■ REQUIREMENT ■
Copy every line of the records below without changing anything.

■ MATERIAL ■
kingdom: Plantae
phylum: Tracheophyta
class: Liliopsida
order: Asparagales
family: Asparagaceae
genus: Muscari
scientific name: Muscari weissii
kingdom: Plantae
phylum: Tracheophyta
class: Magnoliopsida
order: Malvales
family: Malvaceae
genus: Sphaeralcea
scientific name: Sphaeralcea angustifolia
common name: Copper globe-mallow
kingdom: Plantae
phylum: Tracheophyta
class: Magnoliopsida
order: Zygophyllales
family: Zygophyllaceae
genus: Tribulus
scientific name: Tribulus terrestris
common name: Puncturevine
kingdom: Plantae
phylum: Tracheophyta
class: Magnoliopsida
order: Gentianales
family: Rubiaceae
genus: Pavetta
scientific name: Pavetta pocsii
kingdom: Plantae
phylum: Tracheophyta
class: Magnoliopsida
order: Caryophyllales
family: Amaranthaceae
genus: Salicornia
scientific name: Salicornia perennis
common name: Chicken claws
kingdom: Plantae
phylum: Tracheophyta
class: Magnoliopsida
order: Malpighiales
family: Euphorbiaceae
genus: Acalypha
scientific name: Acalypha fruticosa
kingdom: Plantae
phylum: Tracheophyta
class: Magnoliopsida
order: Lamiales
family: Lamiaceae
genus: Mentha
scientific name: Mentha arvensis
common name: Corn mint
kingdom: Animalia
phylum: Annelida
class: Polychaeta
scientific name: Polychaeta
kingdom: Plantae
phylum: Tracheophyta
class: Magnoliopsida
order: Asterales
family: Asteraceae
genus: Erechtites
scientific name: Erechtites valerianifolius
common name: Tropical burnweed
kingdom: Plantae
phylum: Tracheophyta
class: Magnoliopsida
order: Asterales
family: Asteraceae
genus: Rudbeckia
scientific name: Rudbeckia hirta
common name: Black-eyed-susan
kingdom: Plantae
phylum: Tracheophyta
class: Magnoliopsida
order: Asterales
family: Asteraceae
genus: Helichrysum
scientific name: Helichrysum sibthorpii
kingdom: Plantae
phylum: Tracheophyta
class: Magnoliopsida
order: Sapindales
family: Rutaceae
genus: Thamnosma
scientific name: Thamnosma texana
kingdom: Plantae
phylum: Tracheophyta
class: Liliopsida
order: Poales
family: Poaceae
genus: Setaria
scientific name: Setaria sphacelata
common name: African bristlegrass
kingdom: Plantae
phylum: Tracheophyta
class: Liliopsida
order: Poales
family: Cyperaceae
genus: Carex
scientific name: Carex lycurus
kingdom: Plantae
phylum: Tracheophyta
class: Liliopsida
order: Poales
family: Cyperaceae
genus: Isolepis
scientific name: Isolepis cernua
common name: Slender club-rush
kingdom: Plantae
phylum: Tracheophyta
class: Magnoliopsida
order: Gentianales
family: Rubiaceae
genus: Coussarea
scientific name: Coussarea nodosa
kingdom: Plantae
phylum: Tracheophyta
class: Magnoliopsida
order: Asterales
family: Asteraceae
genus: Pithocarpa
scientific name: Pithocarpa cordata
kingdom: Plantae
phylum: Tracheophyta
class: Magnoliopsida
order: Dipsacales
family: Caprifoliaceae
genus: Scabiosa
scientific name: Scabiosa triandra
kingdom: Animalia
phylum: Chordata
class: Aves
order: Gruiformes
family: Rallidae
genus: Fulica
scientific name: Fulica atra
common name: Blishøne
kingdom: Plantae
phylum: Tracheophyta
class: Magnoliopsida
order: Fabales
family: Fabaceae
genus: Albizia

■ EXERCISE SOLUTION ■
kingdom: Plantae
phylum: Tracheophyta
class: Liliopsida
order: Asparagales
family: Asparagaceae
genus: Muscari
scientific name: Muscari weissii
kingdom: Plantae
phylum: Tracheophyta
class: Magnoliopsida
order: Malvales
family: Malvaceae
genus: Sphaeralcea
scientific name: Sphaeralcea angustifolia
common name: Copper globe-mallow
kingdom: Plantae
phylum: Tracheophyta
class: Magnoliopsida
order: Zygophyllales
family: Zygophyllaceae
genus: Tribulus
scientific name: Tribulus terrestris
common name: Puncturevine
kingdom: Plantae
phylum: Tracheophyta
class: Magnoliopsida
order: Gentianales
family: Rubiaceae
genus: Pavetta
scientific name: Pavetta pocsii
kingdom: Plantae
phylum: Tracheophyta
class: Magnoliopsida
order: Caryophyllales
family: Amaranthaceae
genus: Salicornia
scientific name: Salicornia perennis
common name: Chicken claws
kingdom: Plantae
phylum: Tracheophyta
class: Magnoliopsida
order: Malpighiales
family: Euphorbiaceae
genus: Acalypha
scientific name: Acalypha fruticosa
kingdom: Plantae
phylum: Tracheophyta
class: Magnoliopsida
order: Lamiales
family: Lamiaceae
genus: Mentha
scientific name: Mentha arvensis
common name: Corn mint
kingdom: Animalia
phylum: Annelida
class: Polychaeta
scientific name: Polychaeta
kingdom: Plantae
phylum: Tracheophyta
class: Magnoliopsida
order: Asterales
family: Asteraceae
genus: Erechtites
scientific name: Erechtites valerianifolius
common name: Tropical burnweed
kingdom: Plantae
phylum: Tracheophyta
class: Magnoliopsida
order: Asterales
family: Asteraceae
genus: Rudbeckia
scientific name: Rudbeckia hirta
common name: Black-eyed-susan
kingdom: Plantae
phylum: Tracheophyta
class: Magnoliopsida
order: Asterales
family: Asteraceae
genus: Helichrysum
scientific name: Helichrysum sibthorpii
kingdom: Plantae
phylum: Tracheophyta
class: Magnoliopsida
order: Sapindales
family: Rutaceae
genus: Thamnosma
scientific name: Thamnosma texana
kingdom: Plantae
phylum: Tracheophyta
class: Liliopsida
order: Poales
family: Poaceae
genus: Setaria
scientific name: Setaria sphacelata
common name: African bristlegrass
kingdom: Plantae
phylum: Tracheophyta
class: Liliopsida
order: Poales
family: Cyperaceae
genus: Carex
scientific name: Carex lycurus
kingdom: Plantae
phylum: Tracheophyta
class: Liliopsida
order: Poales
family: Cyperaceae
genus: Isolepis
scientific name: Isolepis cernua
common name: Slender club-rush
kingdom: Plantae
phylum: Tracheophyta
class: Magnoliopsida
order: Gentianales
family: Rubiaceae
genus: Coussarea
scientific name: Coussarea nodosa
kingdom: Plantae
phylum: Tracheophyta
class: Magnoliopsida
order: Asterales
family: Asteraceae
genus: Pithocarpa
scientific name: Pithocarpa cordata
kingdom: Plantae
phylum: Tracheophyta
class: Magnoliopsida
order: Dipsacales
family: Caprifoliaceae
genus: Scabiosa
scientific name: Scabiosa triandra
kingdom: Animalia
phylum: Chordata
class: Aves
order: Gruiformes
family: Rallidae
genus: Fulica
scientific name: Fulica atra
common name: Blishøne
kingdom: Plantae
phylum: Tracheophyta
class: Magnoliopsida
order: Fabales
family: Fabaceae
genus: Albizia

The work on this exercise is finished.